Revoking Probation Based on Only Hearsay Evidence In Florida

In this appeal, appellant challenges the order revoking his probation, and the sentence imposed thereon. The revocation order indicates that appellant was found guilty of violating conditions three and five of his probation, without indicating the particular charges set forth in the affidavit of violation of probation which appellant was determined to have committed. As to the alleged violations of condition three, only hearsay evidence was introduced to support the allegations. Although hearsay is permitted in probation revocation proceedings, probation cannot be revoked solely on the basis of hearsay. See Green v. State, 620 So. 2d 1126, 1129 (Fla. 1st DCA 1993); Davis v. State, 510 So. 2d 1247 (Fla. 1st DCA 1987); Gomez v. State, 724 So. 2d 1205, 1206 (Fla. 2d DCA 1998). As to the alleged violations of condition five, we are unable to determine whether the trial court determined that appellant committed all thirteen of the alleged violations. If that were the case, reversal would be mandated because evidence was not introduced to support violation of all the allegations set forth in the affidavit.
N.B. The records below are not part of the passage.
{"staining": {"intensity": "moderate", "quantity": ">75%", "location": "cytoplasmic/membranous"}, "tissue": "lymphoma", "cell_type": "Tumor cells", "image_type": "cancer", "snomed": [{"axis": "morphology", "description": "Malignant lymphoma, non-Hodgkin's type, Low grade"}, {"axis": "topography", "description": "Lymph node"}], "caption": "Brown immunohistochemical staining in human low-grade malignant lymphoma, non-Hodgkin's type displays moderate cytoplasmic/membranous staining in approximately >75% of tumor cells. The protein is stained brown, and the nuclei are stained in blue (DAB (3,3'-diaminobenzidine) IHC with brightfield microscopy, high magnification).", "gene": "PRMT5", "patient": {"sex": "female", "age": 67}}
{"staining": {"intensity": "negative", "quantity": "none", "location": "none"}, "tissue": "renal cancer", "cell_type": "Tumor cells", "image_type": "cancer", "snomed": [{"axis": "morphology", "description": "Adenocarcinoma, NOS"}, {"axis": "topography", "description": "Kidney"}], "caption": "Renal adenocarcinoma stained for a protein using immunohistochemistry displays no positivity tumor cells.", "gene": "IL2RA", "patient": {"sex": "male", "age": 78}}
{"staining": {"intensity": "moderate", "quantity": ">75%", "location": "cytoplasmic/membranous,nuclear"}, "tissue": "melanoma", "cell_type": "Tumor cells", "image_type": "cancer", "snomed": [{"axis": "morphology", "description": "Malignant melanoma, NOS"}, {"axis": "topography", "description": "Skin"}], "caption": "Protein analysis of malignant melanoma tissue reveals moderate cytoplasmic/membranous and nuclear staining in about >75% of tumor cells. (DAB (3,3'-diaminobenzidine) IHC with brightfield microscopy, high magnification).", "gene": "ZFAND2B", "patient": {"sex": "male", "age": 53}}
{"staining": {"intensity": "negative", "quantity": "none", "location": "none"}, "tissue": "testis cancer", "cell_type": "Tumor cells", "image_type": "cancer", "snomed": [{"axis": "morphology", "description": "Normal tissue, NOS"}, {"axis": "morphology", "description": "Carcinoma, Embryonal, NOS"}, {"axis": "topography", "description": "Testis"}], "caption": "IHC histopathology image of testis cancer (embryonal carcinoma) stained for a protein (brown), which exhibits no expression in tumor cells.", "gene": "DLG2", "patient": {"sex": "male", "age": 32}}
Therefore, we reverse the order revoking appellant's probation and the sentence imposed thereon, and remand this cause for entry of a new order which enumerates the particular violations of condition five upon which the trial court based the revocation of probation. Since our decision in this regard will require a new sentencing proceeding, we do not address the other issues raised in the appeal. Accordingly, the order of revocation of probation and the sentencing disposition are reversed and remanded for further proceedings consistent with this opinion.